I could have bailed, especially as we don't have kids so don't have that added tie, but I'm so pleased I didn't.

@PoppyBaxter Wow that is soo inspiring! It sounds like you he has turned from a dependent child to an independent adult.
It's a complete 180, and I am really glad that both of you are in a great headspace now. Travel is such a great test; you really have to understand each other's preferences while taking care of all the logistics. I hope you had an amazing holiday, it sounds like you deserved it.

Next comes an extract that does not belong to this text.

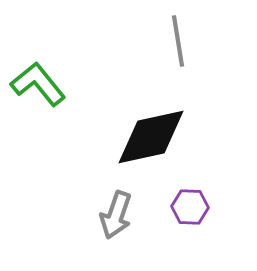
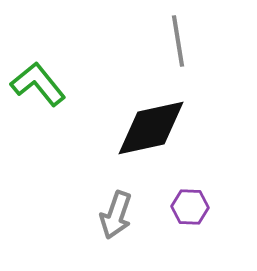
black diamond: moved 9 px up
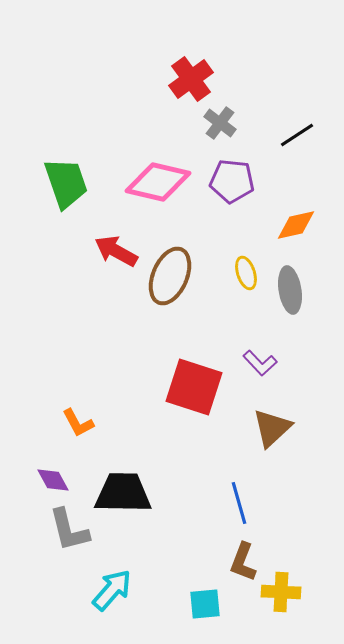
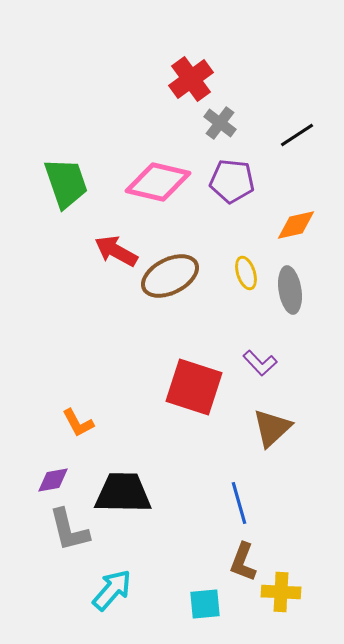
brown ellipse: rotated 40 degrees clockwise
purple diamond: rotated 72 degrees counterclockwise
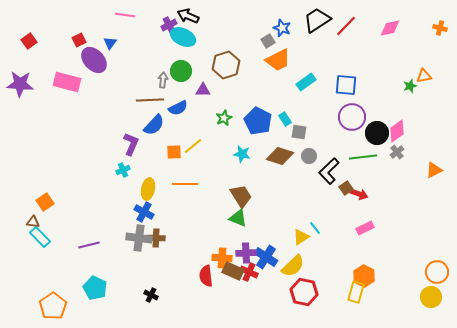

What was the most difficult part for you in resolving this? Apart from conversations, was there anything else you tried?
Where did you look for support?

OP posts:
ThisTidyMintRobin · 08/05/2025 01:55

Theextraordinaryisintheordinary · 05/05/2025 08:04

Rewind to what you enjoyed in your early days. Also, go see some comedy, watch comedy on tv. Have some laughs & look for things to be grateful for and express your gratitude for the smallest of things. Ignore the annoying bits if you can. When the point scoring ends between couples the love can move into that space. Book some comedy tickets for next wend!

Edited

@Theextraordinaryisintheordinary Did you not feel that the annoying bits added up over time?
When we started, I found all of this cute but having to rewash all the dishes is not so much fun.